O diretor da Transportadora Pedra Branca, de Ibiraçu (ES), Paulo Alves Ferreira, concorda que o exame toxicológico tem o “lado positivo de tirar da estrada aquele motorista que insiste em usar droga”. Mas, para ele, a melhor forma de reduzir acidentes é fiscalizar o cumprimento da lei da jornada. “Se a lei fosse fiscalizada, não precisaria ter o exame. O motorista que não precisa rodar além do seu horário, não precisa usar droga.” Segundo Ferreira, a lei 13.103 ainda não está sendo levada a sério. Na Pedra Branca, diz ele, o controle da jornada é feito com rigor. E ninguém roda após as 22 horas. “Chegamos a perder clientes porque nossas viagens são mais demoradas que as das outras empresas.”

O diretor Paulo Alves Ferreira: o que não pode é exagerar no tempo de volante

No ano passado, a empresa conseguiu zerar o número de acidentes. Foram 13 em 2015 – um número habitual. Segundo o empresário, o “zero” foi resultado de muita conscientização. “Levamos para os motoristas o que aprendemos no Programa Zero Acidente, da Volvo.” Foram feitas reuniões com grupos de motoristas, todos assumiram o compromisso de trabalhar com prudência e os caminhões receberam adesivos para lembrá-los desse compromisso. Funcionou muito bem.  

O Programa Volvo de Segurança no Trânsito está completando 30 anos. A coordenadora, Anaelse Oliveira, diz que o foco mais recente tem sido de despertar nos empresários a necessidade de colocarem a segurança como prioridade no seu negócio. “Infelizmente, nem todos têm essa visão. Mas a gente percebe um amadurecimento de muitos empresários que passam a considerar a segurança como fator fundamental até para garantir o futuro do negócio.

#### [LISTA DE TAREFAS]
(a) Segundo o trecho do documento, quantos acidentes a Pedra Branca registrou em 2015?
(b) Diga se cada afirmação concorda com o trecho do documento: (i) Na Pedra Branca, ninguém roda após as 22 horas. (ii) Ferreira diz que a lei 13.103 já está sendo levada a sério. (iii) O Programa Volvo de Segurança no Trânsito está completando 20 anos.
(c) Transcreva literalmente, do trecho do documento, a parte que começa nas palavras que contêm "O diretor Paulo" e termina em "Funcionou muito bem.".

#### [CONTEÚDO DA LISTAGEM]
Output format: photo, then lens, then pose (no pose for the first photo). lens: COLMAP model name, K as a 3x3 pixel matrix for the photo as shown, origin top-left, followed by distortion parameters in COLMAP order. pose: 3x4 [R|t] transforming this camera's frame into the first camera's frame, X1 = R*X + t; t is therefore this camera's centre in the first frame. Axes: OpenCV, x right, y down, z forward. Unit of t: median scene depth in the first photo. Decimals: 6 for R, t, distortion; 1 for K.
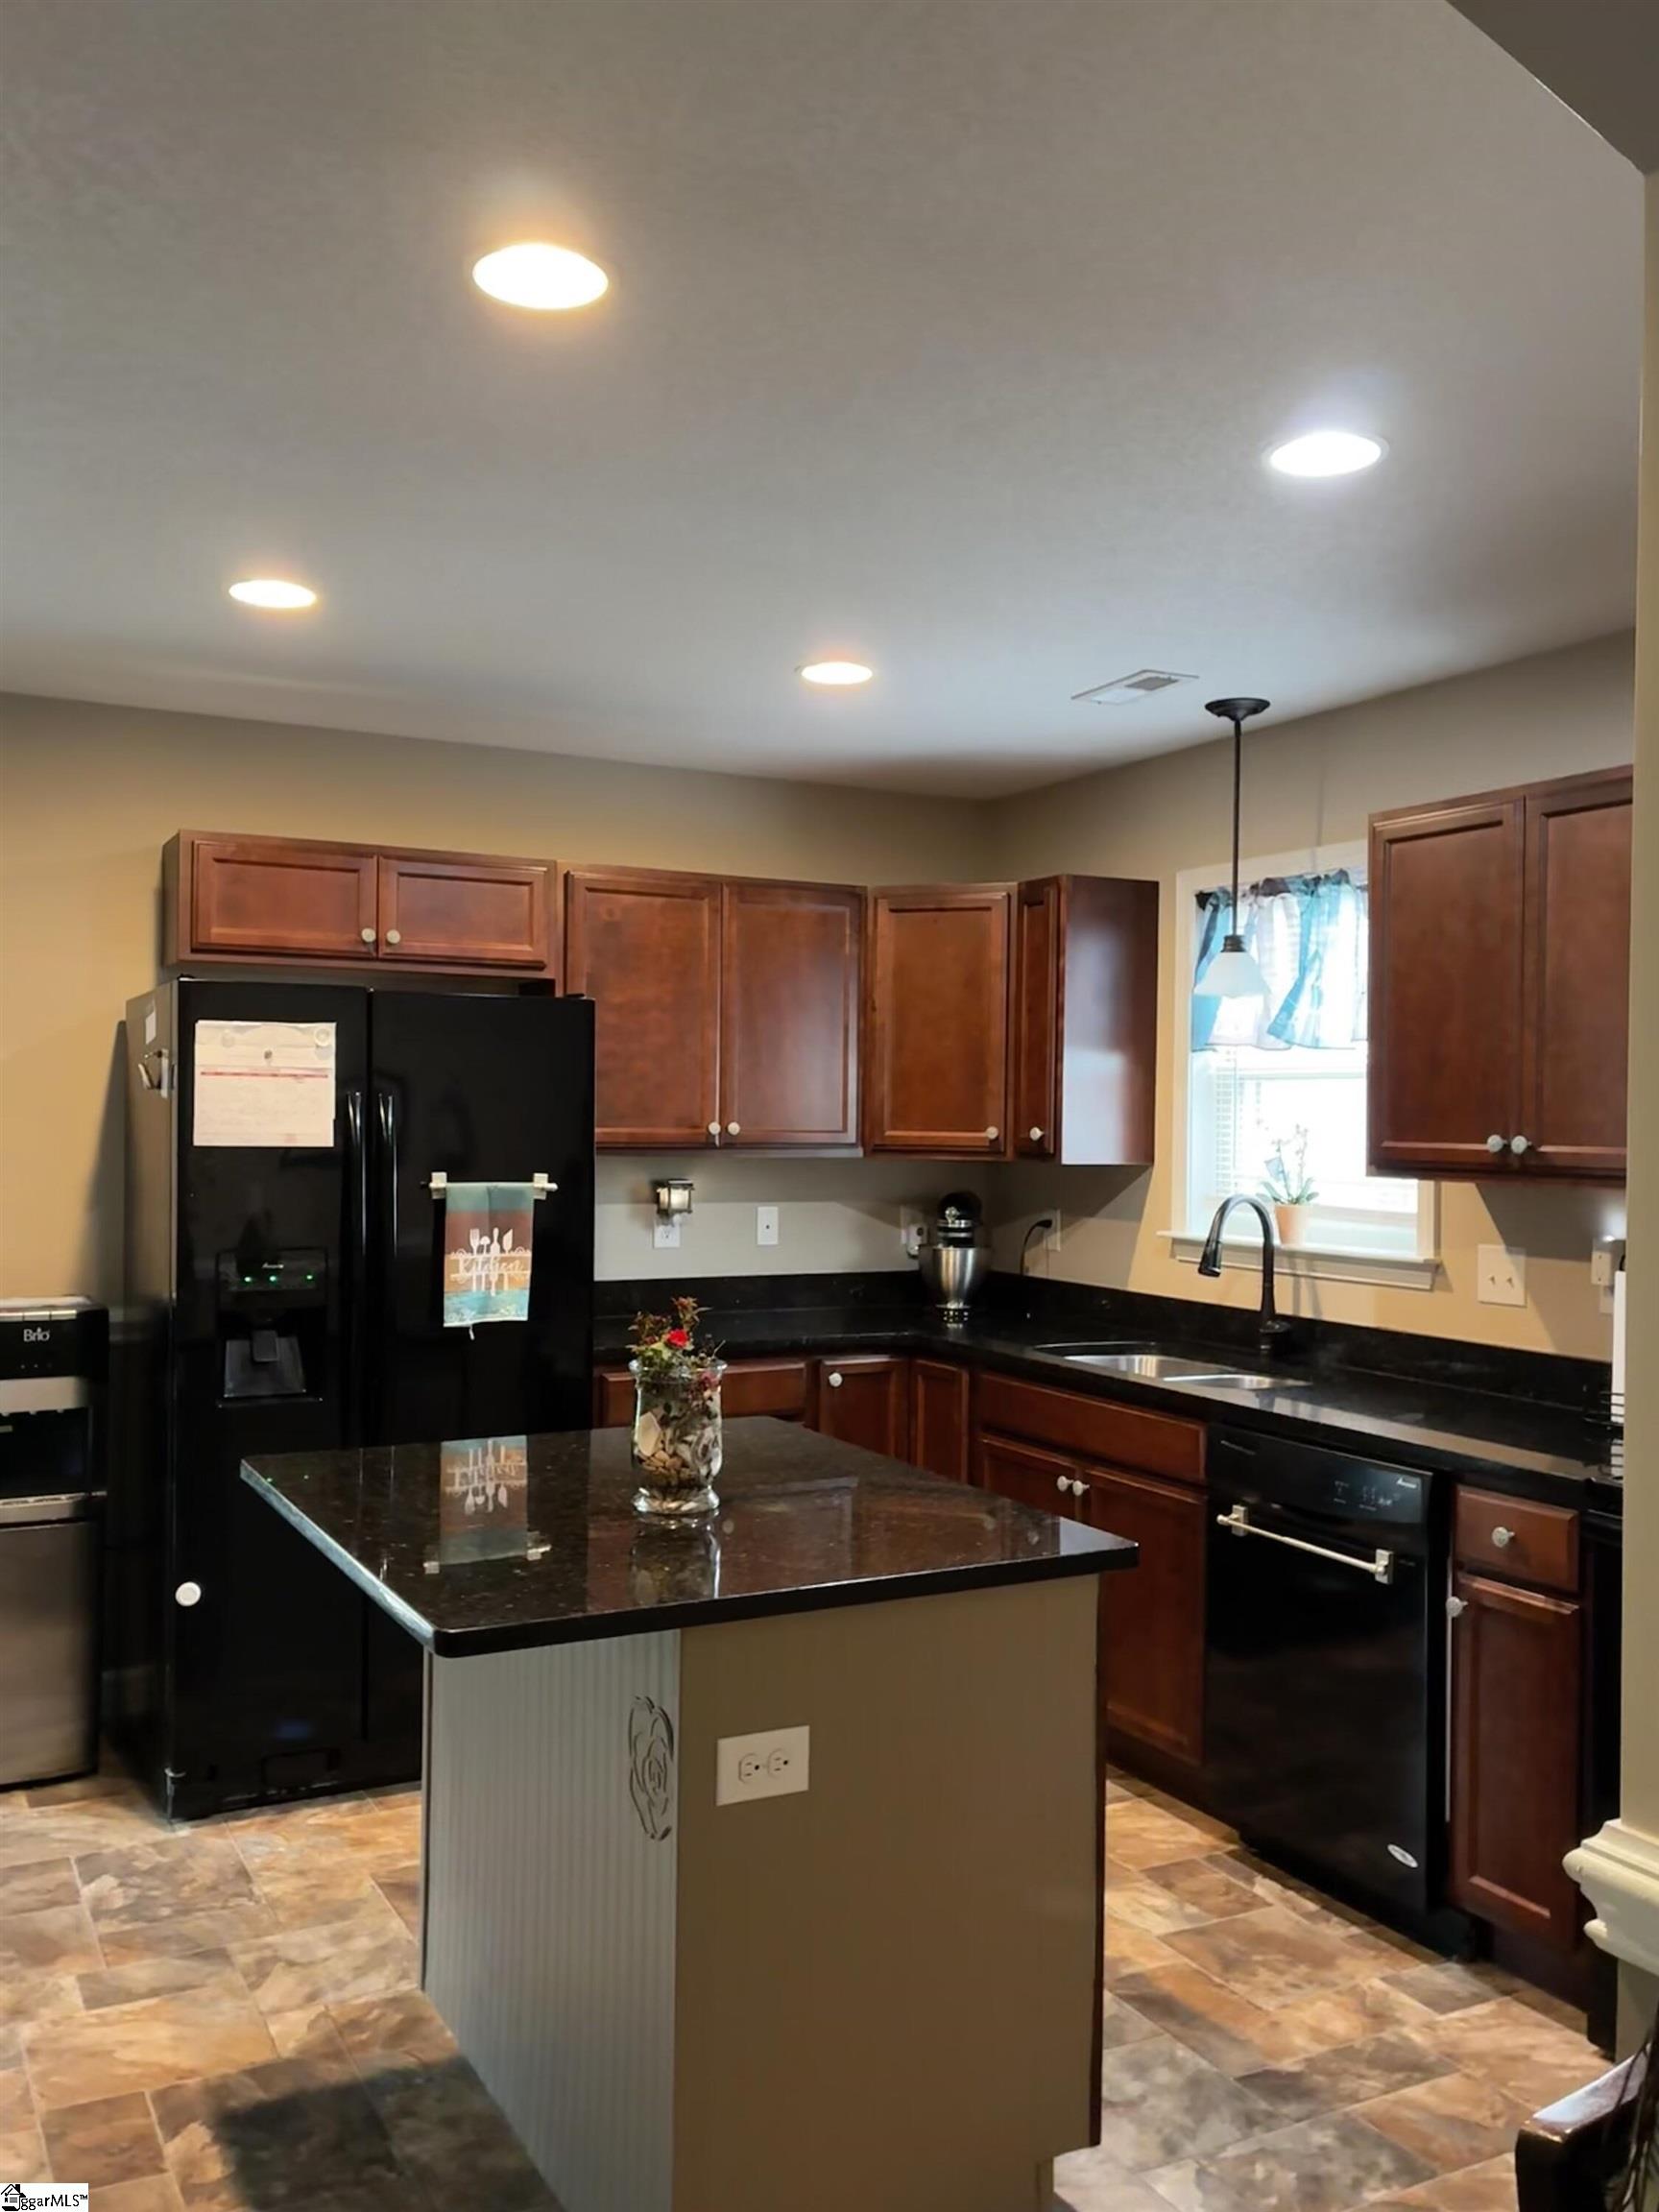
lens RADIAL K [[1840.5, 0, 829.5], [0, 1840.5, 1106.0], [0, 0, 1]] dist [0.068807, -0.082175]
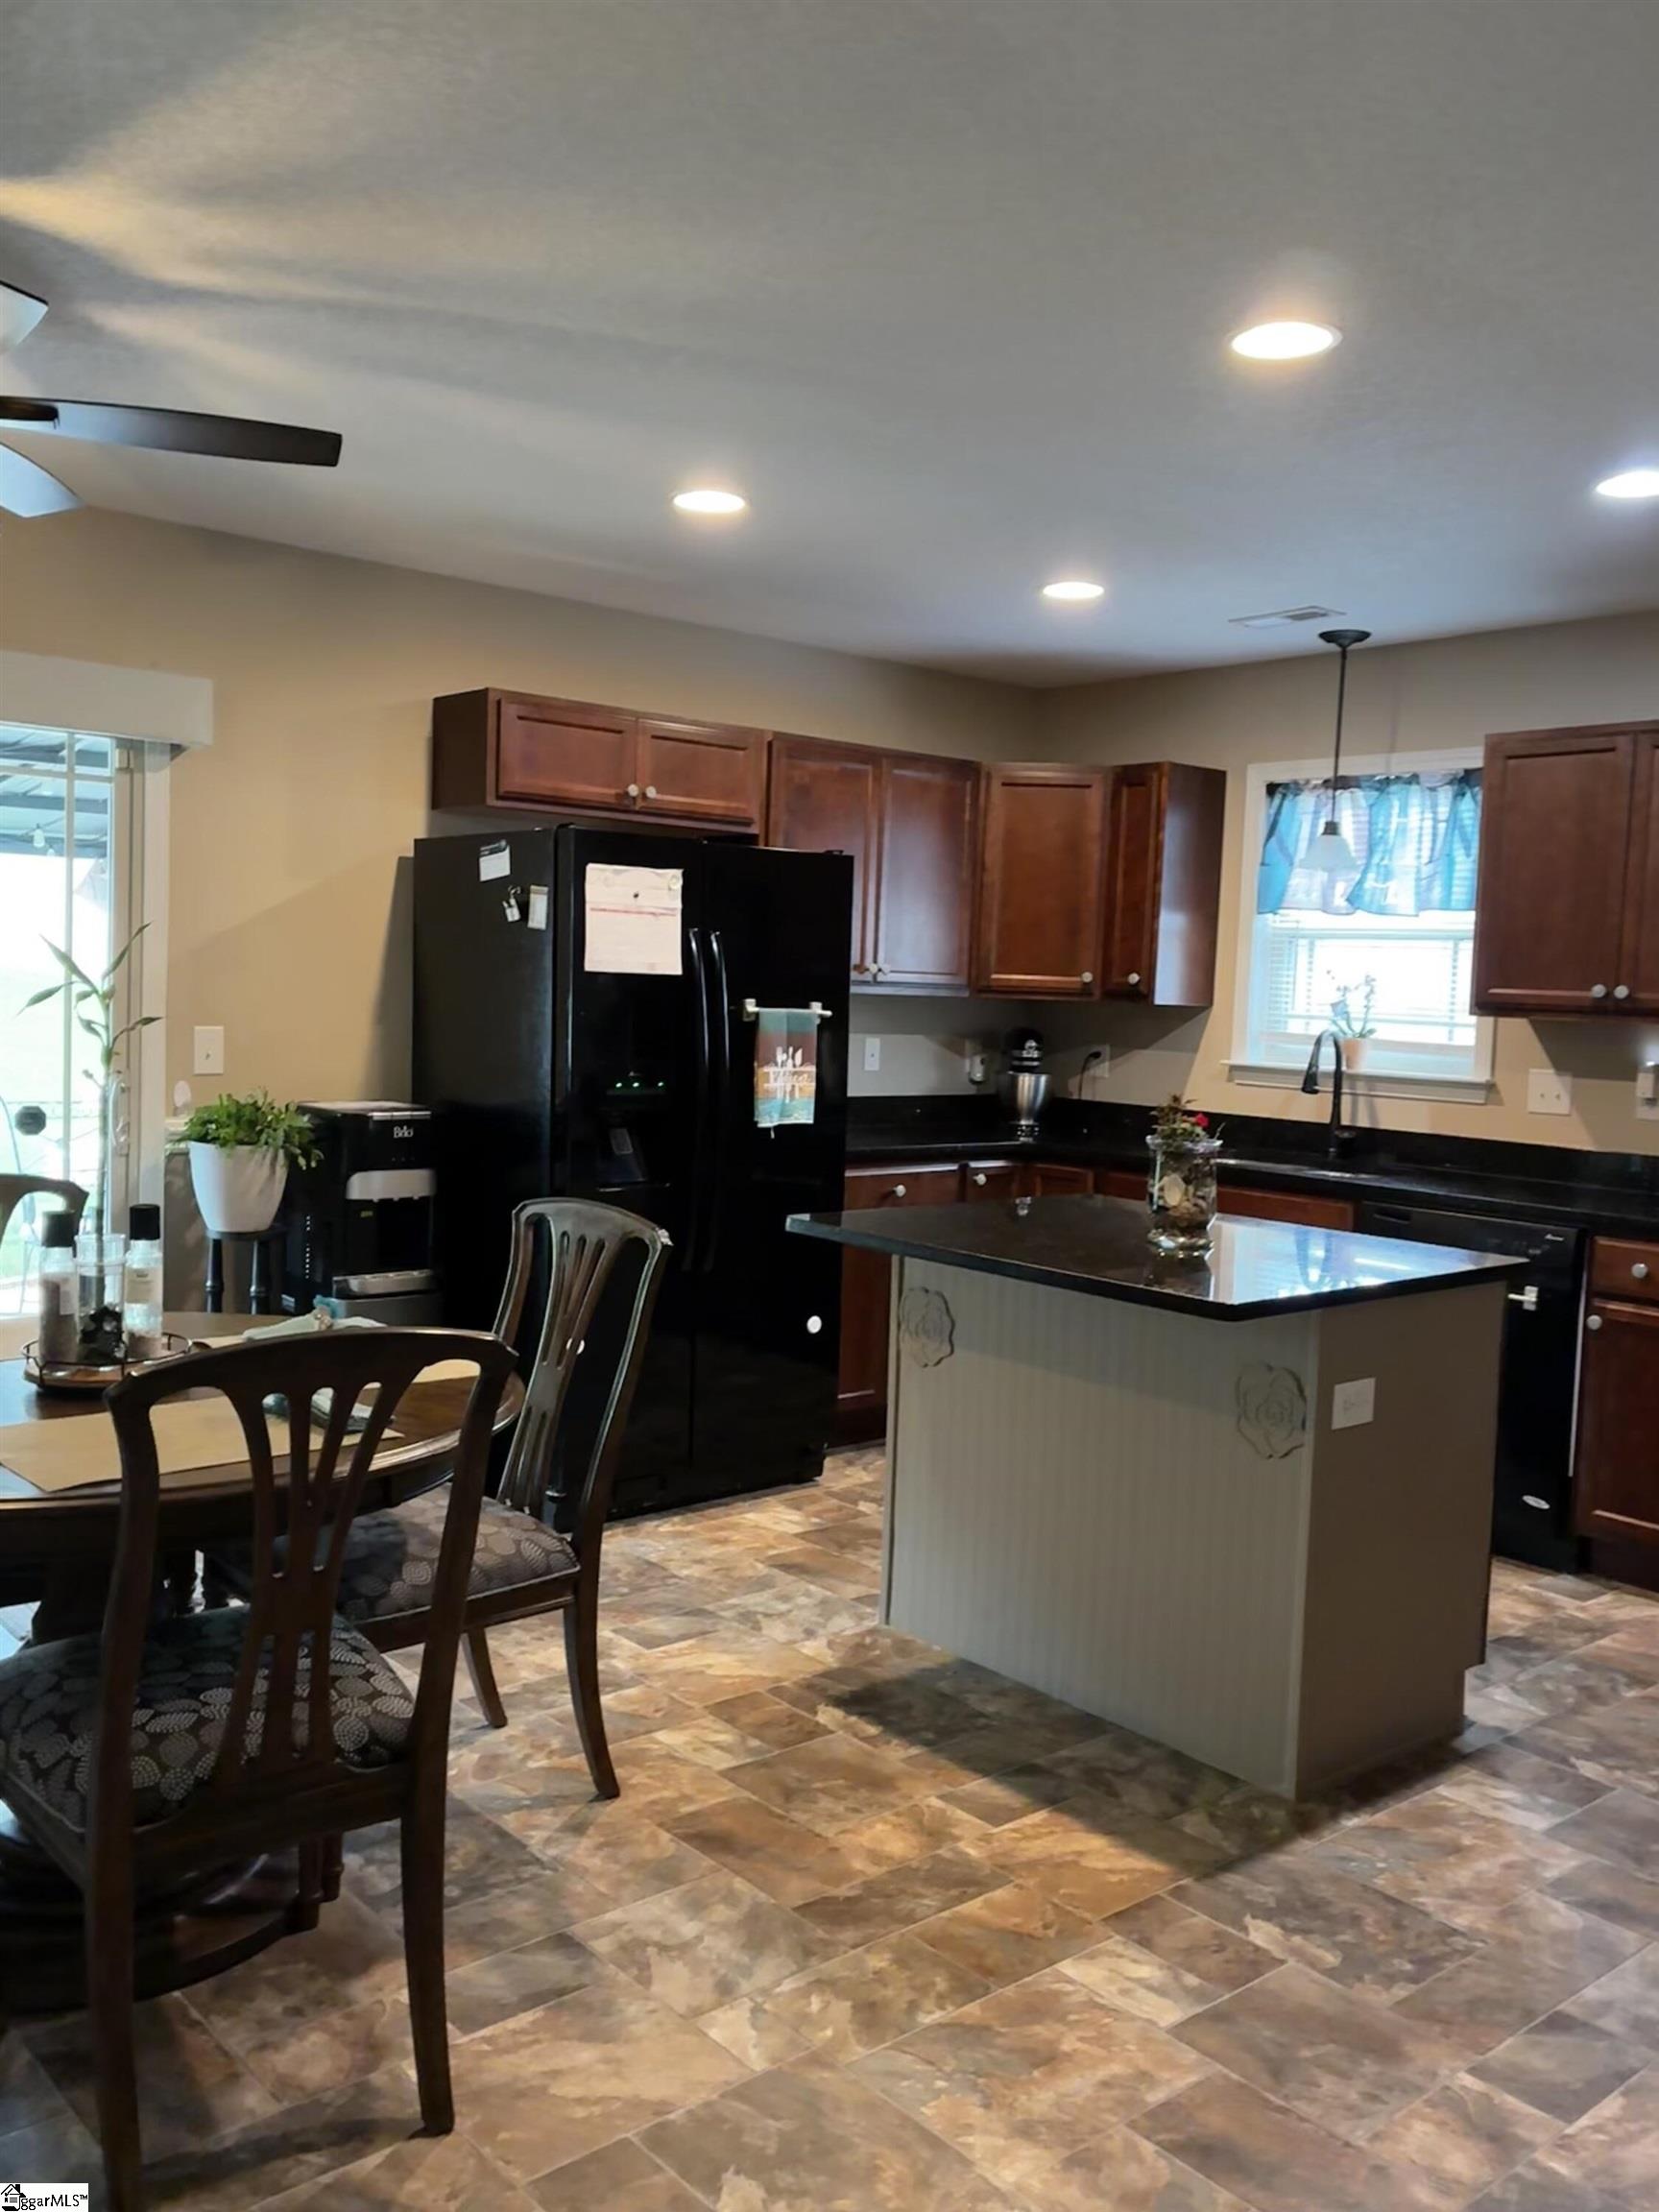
lens RADIAL K [[1840.5, 0, 829.5], [0, 1840.5, 1106.0], [0, 0, 1]] dist [0.068807, -0.082175]
pose [[0.973432, 0.007767, 0.228846, -0.424913], [-0.026109, 0.996671, 0.077232, 0.011776], [-0.227485, -0.081155, 0.970394, -0.163526]]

#### [RESPOSTAS POR TAREFA]
(a) 13 acidentes.

(b)
(i) Sim: "E ninguém roda após as 22 horas."
(ii) Não: "a lei 13.103 ainda não está sendo levada a sério."
(iii) Não: "O Programa Volvo de Segurança no Trânsito está completando 30 anos."

(c)
O diretor Paulo Alves Ferreira: o que não pode é exagerar no tempo de volante

No ano passado, a empresa conseguiu zerar o número de acidentes. Foram 13 em 2015 – um número habitual. Segundo o empresário, o “zero” foi resultado de muita conscientização. “Levamos para os motoristas o que aprendemos no Programa Zero Acidente, da Volvo.” Foram feitas reuniões com grupos de motoristas, todos assumiram o compromisso de trabalhar com prudência e os caminhões receberam adesivos para lembrá-los desse compromisso. Funcionou muito bem.